Requirement. In the abstract on graphene acid and its fluorinated form, which drug served as the model Active Pharmaceutical Ingredient?

Passage shown.
S.-A. Ntousi, M. Pykal, M.-A. Gatou, V. Hrubý, P. Papakyriakopoulou, S. Kalytchuk, Th. Aivaliotis, N. Lagopati, P. Pantelis, E.A. Pavlatou, V.G. Gorgoulis, N. Pippa, D.D. Chronopoulos
Colloids and Surfaces A: Physicochemical and Engineering Aspects 2026, 732, 139225
Fluorinated graphene oxide (FGO) colloidal dispersions have recently emerged as promising drug delivery systems. In this study, graphene acid (GA) and its partially fluorinated counterpart (FGA) were synthesized and characterized comprehensively. Both GA and FGA formed stable colloidal dispersions in phosphate-buffered saline (PBS, 1 mg/mL) after sonication, with particle size and surface charge strongly influenced by surface chemistry and interparticle interactions. Biocompatibility tests indicated that neither GA nor FGA exhibits cytotoxicity, as high cell viability remained across all tested concentrations. Donepezil (Don) was chosen as a model Active Pharmaceutical Ingredient (API) in order to evaluate the drug-loading capacity of FGA. Simple mixing of FGA with Don resulted in efficient drug loading, while molecular dynamic and quantum-chemical studies provided molecular-level insight into FGA-donepezil interactions. Overall, these findings demonstrate that FGA is a biocompatible nanocarrier with potential added value for pharmaceutical applications.

Dataset records.
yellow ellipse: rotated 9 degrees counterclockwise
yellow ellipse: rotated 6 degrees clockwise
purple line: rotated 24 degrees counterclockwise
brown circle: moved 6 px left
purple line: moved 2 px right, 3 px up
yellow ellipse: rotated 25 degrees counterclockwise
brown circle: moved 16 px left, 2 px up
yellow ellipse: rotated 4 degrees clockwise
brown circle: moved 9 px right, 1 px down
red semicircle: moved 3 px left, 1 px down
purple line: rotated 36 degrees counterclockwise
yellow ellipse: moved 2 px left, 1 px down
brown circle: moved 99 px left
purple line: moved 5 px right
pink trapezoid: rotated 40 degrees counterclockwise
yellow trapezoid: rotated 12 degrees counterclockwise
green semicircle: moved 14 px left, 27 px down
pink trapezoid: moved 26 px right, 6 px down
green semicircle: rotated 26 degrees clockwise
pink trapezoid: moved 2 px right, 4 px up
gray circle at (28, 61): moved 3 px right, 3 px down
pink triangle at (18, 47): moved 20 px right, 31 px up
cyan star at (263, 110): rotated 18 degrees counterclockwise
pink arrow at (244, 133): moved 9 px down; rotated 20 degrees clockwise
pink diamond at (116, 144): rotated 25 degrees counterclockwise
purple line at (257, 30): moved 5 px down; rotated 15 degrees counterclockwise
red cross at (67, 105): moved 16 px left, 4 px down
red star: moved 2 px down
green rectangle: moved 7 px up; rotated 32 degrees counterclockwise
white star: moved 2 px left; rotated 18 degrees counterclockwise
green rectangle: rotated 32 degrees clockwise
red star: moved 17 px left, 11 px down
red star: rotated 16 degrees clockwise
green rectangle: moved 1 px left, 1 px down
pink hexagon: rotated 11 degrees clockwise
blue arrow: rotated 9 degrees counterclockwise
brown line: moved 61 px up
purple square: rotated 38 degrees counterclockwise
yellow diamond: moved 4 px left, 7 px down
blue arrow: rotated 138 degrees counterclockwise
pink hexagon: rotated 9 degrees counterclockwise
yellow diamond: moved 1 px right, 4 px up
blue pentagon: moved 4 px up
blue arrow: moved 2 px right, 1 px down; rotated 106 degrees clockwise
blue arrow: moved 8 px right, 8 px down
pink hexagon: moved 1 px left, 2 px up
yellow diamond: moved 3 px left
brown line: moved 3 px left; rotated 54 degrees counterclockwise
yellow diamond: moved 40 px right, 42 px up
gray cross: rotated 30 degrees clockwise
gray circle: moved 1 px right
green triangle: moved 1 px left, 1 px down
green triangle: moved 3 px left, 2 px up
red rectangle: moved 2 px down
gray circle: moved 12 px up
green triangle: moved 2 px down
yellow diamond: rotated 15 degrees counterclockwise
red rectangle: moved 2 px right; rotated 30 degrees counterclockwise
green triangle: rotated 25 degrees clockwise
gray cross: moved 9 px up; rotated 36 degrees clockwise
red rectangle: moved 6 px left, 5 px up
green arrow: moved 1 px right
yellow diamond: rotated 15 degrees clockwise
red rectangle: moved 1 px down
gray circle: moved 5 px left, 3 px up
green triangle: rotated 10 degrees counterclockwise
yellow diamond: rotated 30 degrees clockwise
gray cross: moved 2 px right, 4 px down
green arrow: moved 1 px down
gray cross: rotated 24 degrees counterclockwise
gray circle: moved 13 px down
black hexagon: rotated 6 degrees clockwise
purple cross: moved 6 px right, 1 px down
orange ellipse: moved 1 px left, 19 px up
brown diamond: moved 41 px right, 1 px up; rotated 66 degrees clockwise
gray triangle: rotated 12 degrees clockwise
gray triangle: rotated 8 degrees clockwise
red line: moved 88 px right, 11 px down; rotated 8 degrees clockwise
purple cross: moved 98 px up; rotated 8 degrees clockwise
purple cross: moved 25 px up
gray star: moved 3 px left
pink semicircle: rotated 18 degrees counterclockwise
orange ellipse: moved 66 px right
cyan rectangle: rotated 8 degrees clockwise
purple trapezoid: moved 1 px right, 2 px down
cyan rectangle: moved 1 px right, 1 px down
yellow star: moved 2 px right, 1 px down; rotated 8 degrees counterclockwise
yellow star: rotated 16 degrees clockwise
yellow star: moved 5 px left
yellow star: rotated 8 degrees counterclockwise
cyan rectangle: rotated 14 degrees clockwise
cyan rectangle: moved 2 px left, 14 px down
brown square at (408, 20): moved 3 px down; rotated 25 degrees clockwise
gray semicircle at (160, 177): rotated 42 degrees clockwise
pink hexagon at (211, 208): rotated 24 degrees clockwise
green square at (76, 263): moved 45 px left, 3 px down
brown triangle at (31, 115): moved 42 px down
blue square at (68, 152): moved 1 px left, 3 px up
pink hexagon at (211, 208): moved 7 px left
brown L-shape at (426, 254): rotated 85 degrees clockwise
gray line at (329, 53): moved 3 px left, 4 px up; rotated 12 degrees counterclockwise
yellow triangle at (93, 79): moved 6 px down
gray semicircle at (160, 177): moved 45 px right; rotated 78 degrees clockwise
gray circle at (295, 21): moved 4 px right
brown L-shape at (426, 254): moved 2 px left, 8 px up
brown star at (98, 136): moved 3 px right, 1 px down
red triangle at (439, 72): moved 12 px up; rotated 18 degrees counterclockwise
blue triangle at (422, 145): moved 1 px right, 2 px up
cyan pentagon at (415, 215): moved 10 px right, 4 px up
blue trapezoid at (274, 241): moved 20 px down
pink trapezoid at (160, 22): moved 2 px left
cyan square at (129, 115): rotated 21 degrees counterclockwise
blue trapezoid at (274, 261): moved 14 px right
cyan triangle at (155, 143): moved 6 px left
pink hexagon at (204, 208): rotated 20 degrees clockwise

Result. Donepezil